New Normal means managing not just negative but positive setbacks

Setback management: handling a sudden or unanticipated check on organizational or institutional behavior that would likely lead to a worse mess unless managed. This often means trying to treat the setback as: a design probe, a test-bed for something better, an interruption from which the organization learns, or an obstacle to overcome so that the organization moves to a new organizational stage.

–Setbacks—unanticipated, unwanted, and often sudden interruptions and checks on moving forward—are fairly common and typically treated as negative in complex policymaking, implementation, and operations.

Less discussed are the positive setbacks. Arguably best known is when a complex organization transitions from one stage of a life cycle to another by overcoming obstacles characteristic of the stage in which the organization finds itself. Moving from start-up and implementation to on-going operations is one such transition.

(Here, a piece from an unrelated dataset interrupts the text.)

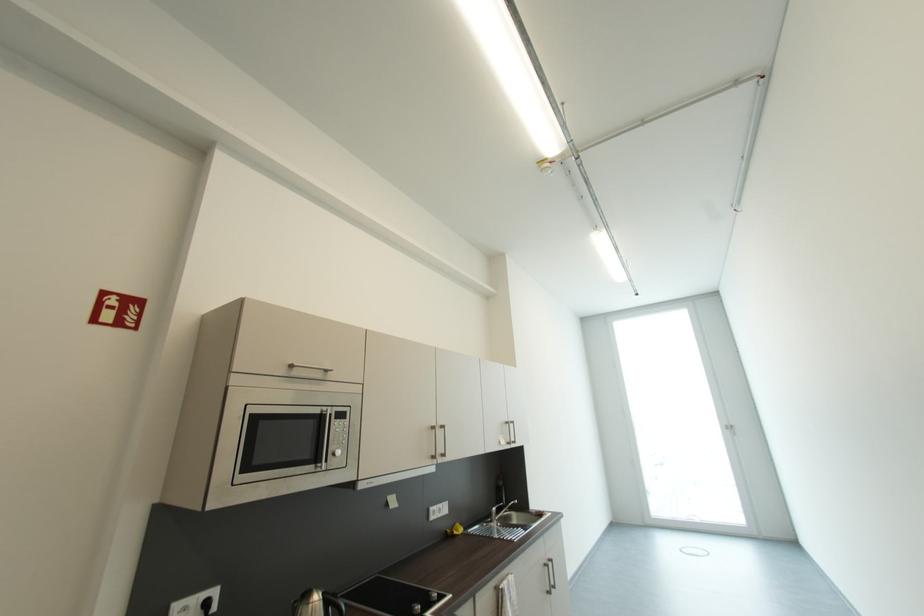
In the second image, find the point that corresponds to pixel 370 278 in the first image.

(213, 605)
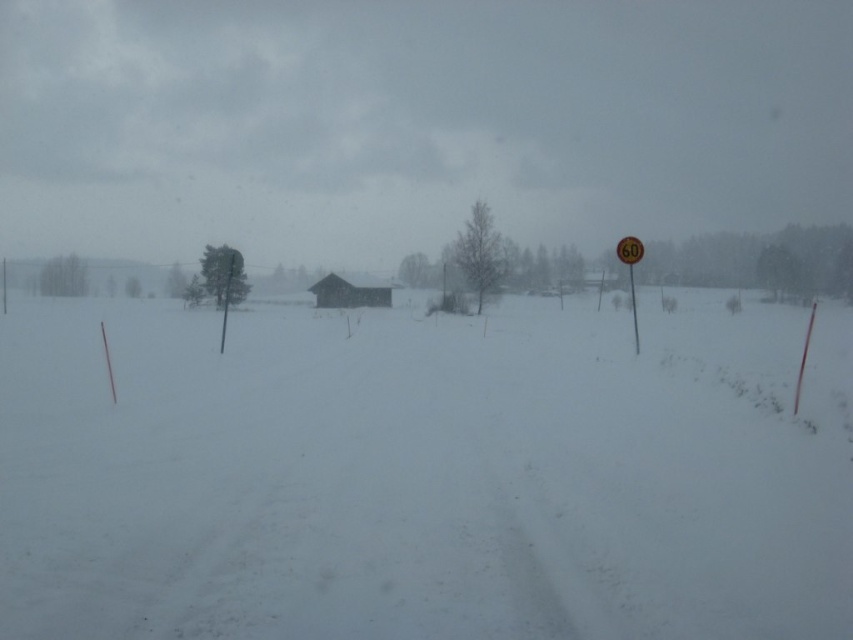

Other positive setbacks serve as a test bed for developing better practices, whatever the stage the organization finds itself. Some setbacks are better thought of as design probes for whether that organization is on the “right track,” or if not, what track it could/should be on. In yet other circumstances, setbacks serve to point managers in the direction of things about which they had been unaware but which still matter.

To summarize, setbacks are positive in terms of their degree of importance and of the time horizon over which they are important:

–By way of example, did the 2008 financial crisis served as a timely interruption to remind us how central regulators are to the continuity of the financial and credit systems? Did the crisis end up as a much-needed probe of how well the financial and credit institutions are keeping their sectors on track and under mandate? Was the 2008 crisis a test bed for more resilient or anticipatory strategies in credit lending and investing? Did the crisis in effect served as an obstacle, whose surmounting has been necessary to promote the operational redesign of the financial and credit sectors in more reliable ways?

Note the obviously mixed answers to any such questions do not mean the setbacks are a priori negative.

–I want to suggest that what is often called “the new normal” is much better described as a setback management that embraces the positive setbacks just mentioned.

Setbacks Are Normal; they are going on all the time in critical service provision and have to be operationally worked around and upon. Setback management takes the world seriously when it comes to critical services that we cannot lose in real time.